- Born: 1999 or 2000 (age 26–27) Toronto, New South Wales, Australia
- Occupations: Actress, model, writer, singer
- Years active: 2019–present
- Known for: Jade in Talk to Me (2022)

= Alexandra Jensen =

Australian actress

Alexandra Jensen (born ) is an Australian actress. Her television roles include Abby on Frayed (2019, 2021), Sophie on Amazing Grace (2021) and Audrey on The Messenger (2023). For her performance in the 2022 horror film Talk to Me, she was nominated for the 2024 AACTA Award for Best Actress in a Supporting Role. She plays a lead role as Amy in the 2025 dark comedy thriller Penny Lane Is Dead.

== Early life and education ==
Alexandra Jensen was born in in Toronto, near Newcastle, New South Wales. During primary school she took drama lessons to overcome her shyness, anxiety and a speech problem. Jensen completed her secondary education at Hunter School of the Performing Arts. While still at school, Jensen took the role of Cogsworth in an amateur stage musical production of Beauty and the Beast Jnr at Young Peoples Theatre, Newcastle from April to May 2015.

In 2017 Jensen undertook separate workshops for voice and accent, screen acting, playwriting and monologue. She followed with further workshops or short courses, in the next year: monologue and scene, playwrighting and acting technique. In June to July 2018, she played Elia, a secondary student, in Impending Everyone by Michael Andrew Collins, at the SBW Stables Theatre, Kings Cross, for the Australian Theatre for Young People (ATYP).

==Career==
Jensen's first professional audition was for a Foxtel TV series and, despite missing out on the role, Foxtel introduced her to a talent manager.
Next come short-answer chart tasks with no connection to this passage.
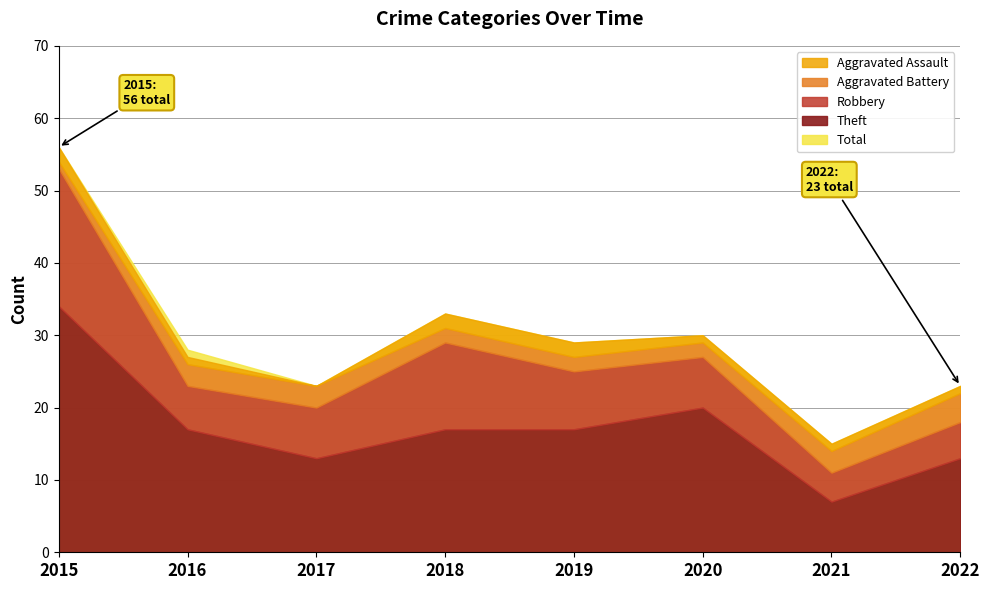

At which category does the chart reach its minimum across all series?

2017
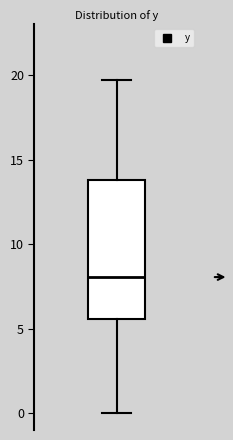

Transcribe this box plot: give where the median line is, the range the box spans, and where the two whiskers end, as read against the y-axis. The values are not printed on the chart, so give them approximately, as read against the axis.

median 8.0, box 5.5 to 14.0, whiskers 0.0 to 19.5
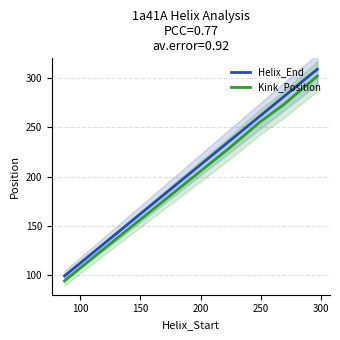

Reading right to left, list all the values displayed in this chart.

Helix_End: 309	281	261	236	126	99
Kink_Position: 302	273	255	229	121	94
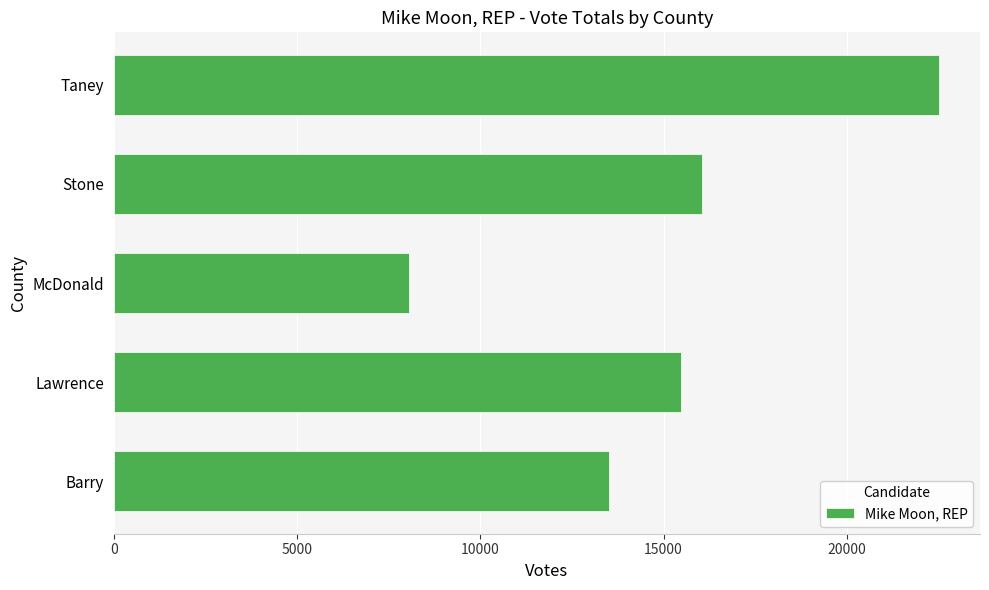

Which has a higher value, Barry or Taney?

Taney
She appeared as Abby, a secondary student in the Newcastle-based comedy-drama TV series Frayed for two seasons in 2019 and 2021. Jensen followed with further TV roles including Sophia in Amazing Grace (2021), and co-lead as Audrey in The Messenger (2023).

In feature films, Jensen's debut lead role occurred in the 2022 independent, Beat. Also in that year she took the major role of Jade in the horror film, Talk to Me. Jensen portrayed Miss Miller in the 2024 horror film The Moogai. She played a lead role as Amy in the 2025 dark comedy thriller Penny Lane Is Dead, in writer-director Mia'Kate Russell's feature film debut.

== Filmography ==

=== Film ===

| Year | Title | Role | Notes |
| 2022 | The Eagle Flyer | Amy Bird | Short film |
| Beat | Ellie |  |
| Talk to Me | Jade |  |
| 2024 | The Moogai | Miss Miller |  |
| 2025 | Penny Lane Is Dead | Amy |  |

=== Television ===

| Year | Title | Role | Notes |
|---|---|---|---|
| 2019, 2021 | Frayed | Abby Harris | 12 episodes |
| 2019 | My Life Is Murder | Gemma Shaw | 1 episode |
| 2021 | Amazing Grace | Sophia | 8 episodes |
| 2022 | Joe vs. Carole | Chealsi | 3 episodes |
| 2023 | The Messenger | Audrey Singer | 8 episodes |

==Accolades==
For her performance in Talk to Me, Jensen was nominated for the 2024 AACTA Award for Best Actress in a Supporting Role.